Indeed, Annan seems to have forgotten that far from giving him the “exoneration” he has claimed, Volcker issued “adverse findings” against Annan on a number of serious counts, including not only his failure to inquire adequately into his own son’s U.N.-related ventures; but also his own inappropriate delegation of Oil-for-Food responsibilities, his “inadequate response to and investigation of reports of Iraqi abuses and corruption of the Programme,” and assorted other failures of attention and oversight. “In sum,” reported Volcker, “the cumulative management performance of the Secretary-General fell short of the standards that the United Nations Organization should strive to maintain.”
Backed up by thousands of pages produced by a $35 million 18-month investigation, that is perhaps a way of diplomatically suggesting that Annan himself is — how to put this? — an embarrassment to his colleagues and his profession?
As for the Mercedes, if Kofi Annan still knows nothing of its fate, it seems high time he bestirred himself to find out. A handy starting point might be the following chronology of the busy month of November, 1998, which can be pieced together from Volcker’s report of Sept. 7, Volume IIII:
Nov. 3, 1998: Kojo Annan contacts a Mercedes-Benz representative in reference to shipping a car from Europe to Ghana for the secretary-general’s use.

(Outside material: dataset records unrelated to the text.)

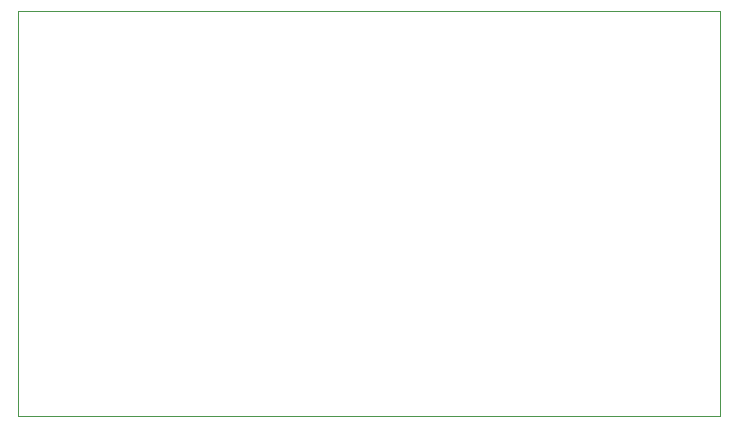
<source format=gbr>
%TF.GenerationSoftware,KiCad,Pcbnew,(5.1.10-1-10_14)*%
%TF.CreationDate,2021-10-18T21:54:19-04:00*%
%TF.ProjectId,RAM-MODULE,52414d2d-4d4f-4445-954c-452e6b696361,rev?*%
%TF.SameCoordinates,Original*%
%TF.FileFunction,Profile,NP*%
%FSLAX46Y46*%
G04 Gerber Fmt 4.6, Leading zero omitted, Abs format (unit mm)*
G04 Created by KiCad (PCBNEW (5.1.10-1-10_14)) date 2021-10-18 21:54:19*
%MOMM*%
%LPD*%
G01*
G04 APERTURE LIST*
%TA.AperFunction,Profile*%
%ADD10C,0.050000*%
%TD*%
G04 APERTURE END LIST*
D10*
X267462000Y-82804000D02*
X227330000Y-82804000D01*
X267462000Y-117094000D02*
X267462000Y-82804000D01*
X208026000Y-117094000D02*
X267462000Y-117094000D01*
X208026000Y-82804000D02*
X208026000Y-117094000D01*
X227330000Y-82804000D02*
X208026000Y-82804000D01*
M02*

</source>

Nov. 13, 1998: Kojo Annan contacts Kofi Annan’s personal secretary in New York, Wagaye Assebe, who records Kojo’s message in a note to Kofi Annan, dated that same day, and beginning: “Kojo asked me to send the attached letter re: the car he is trying to purchase in your name. The company is requesting the letter be sent from the UN.” (Kofi Annan in 2005 tells Volcker he does not remember the note, and would not have approved the request). About that same time, Kojo contacts the resident representative in Ghana of the U.N. Development Program, and asks for his help in having the Mercedes admitted to Ghana duty-free because it will be arriving in the secretary-general’s name.
Nov. 17, 1998: Kofi Annan makes a wire transfer of $15,000 to Kojo Annan, toward the purchase of a car. (Kofi Annan in 2005 tells Volcker he knew Kojo was planning to buy a car, but did not know Kojo was buying a Mercedes in his name).
Nov. 24, 1998: The funds for Kojo to buy the Mercedes, including the $15,000 wired seven days earlier by his father, and totaling $39,056 after the diplomatic discount, are withdrawn from Kojo’s London bank account to pay for the car, which is allegedly purchased in the name of Kofi Annan, secretary-general of the U.N..
Nov. 28, 1998: Kofi Annan, while attending a Francophone Summit in Paris, meets with Kojo Annan, who has come to the same summit in Paris along with what Volcker describes as “the Cotecna contingent.” Kojo and Kofi Annan lunch together in the secretary-general’s Paris hotel room, at the Hotel de Crillon. According to Kojo Annan, they had personal conversations.
Kofi Annan departed his year-end press conference telling reporters: “You have the right to ask all questions you want to ask. I reserve the right to refuse to answer questions I don’t want to answer.”
Clearly. But the questions keep growing.
— Claudia Rosett is a journalist in residence at the Foundation for the Defense of Democracies.